Change is viewed through the lenses of evolving fundamentals and value opportunities through mis-pricing. Once an early catalyst has been identified, the team undertakes a forensic valuation and risk analysis before deciding on portfolio inclusion.
Lowenstein adds: “This process applies to both longs and shorts working from the premise that if companies outperform due to material ESG improvement, we can consequently expect stocks to underperform if they continue to exhibit poor or materially deteriorating ESG practices.”
Improving ESG factors, such as increasing boardroom diversity and the appointment of external directors, have been shown to produce better investor returns. During market crises, ESG or sustainable strategies have also been shown to outperform significantly. 

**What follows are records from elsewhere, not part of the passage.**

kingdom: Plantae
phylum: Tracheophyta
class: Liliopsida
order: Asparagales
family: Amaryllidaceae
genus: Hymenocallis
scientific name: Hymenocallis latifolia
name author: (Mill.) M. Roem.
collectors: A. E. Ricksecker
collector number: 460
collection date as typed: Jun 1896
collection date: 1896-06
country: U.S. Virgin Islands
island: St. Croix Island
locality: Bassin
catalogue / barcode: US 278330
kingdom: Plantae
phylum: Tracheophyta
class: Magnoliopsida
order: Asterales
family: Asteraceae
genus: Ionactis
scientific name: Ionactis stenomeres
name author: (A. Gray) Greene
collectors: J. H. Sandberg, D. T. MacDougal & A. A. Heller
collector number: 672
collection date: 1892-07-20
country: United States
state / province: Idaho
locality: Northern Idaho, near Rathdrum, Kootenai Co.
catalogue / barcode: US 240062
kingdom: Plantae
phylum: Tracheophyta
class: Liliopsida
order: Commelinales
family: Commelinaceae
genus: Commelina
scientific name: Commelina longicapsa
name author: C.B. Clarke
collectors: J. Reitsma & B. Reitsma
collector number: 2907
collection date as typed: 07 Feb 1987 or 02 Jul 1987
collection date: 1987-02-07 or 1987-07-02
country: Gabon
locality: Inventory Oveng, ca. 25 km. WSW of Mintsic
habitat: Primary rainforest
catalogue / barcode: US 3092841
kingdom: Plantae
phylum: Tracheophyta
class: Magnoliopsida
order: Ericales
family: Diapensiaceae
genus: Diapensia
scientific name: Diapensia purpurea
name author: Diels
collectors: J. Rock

Chad Slater, co-CIO of the Trium Morphic ESG L/S Fund explains why an ESG strategy can provide stronger defences against draw-down risk: “ESG offers downside protection in three key ways: from an environmental perspective, companies have less exposure to ‘green risks’ such as increases in carbon and fuel taxes – as well as diminished exposure to one-off pollution-driven disasters.”
“Secondly, companies displaying improving commitment to the ‘S’ of ESG are less likely to suffer from employee lawsuits and have constructive relationships with regulators. Finally, demonstrable improvements to governance codes mitigate fraud through stronger auditing processes, while reducing conflicts of interest, bribery and other illegal activity.”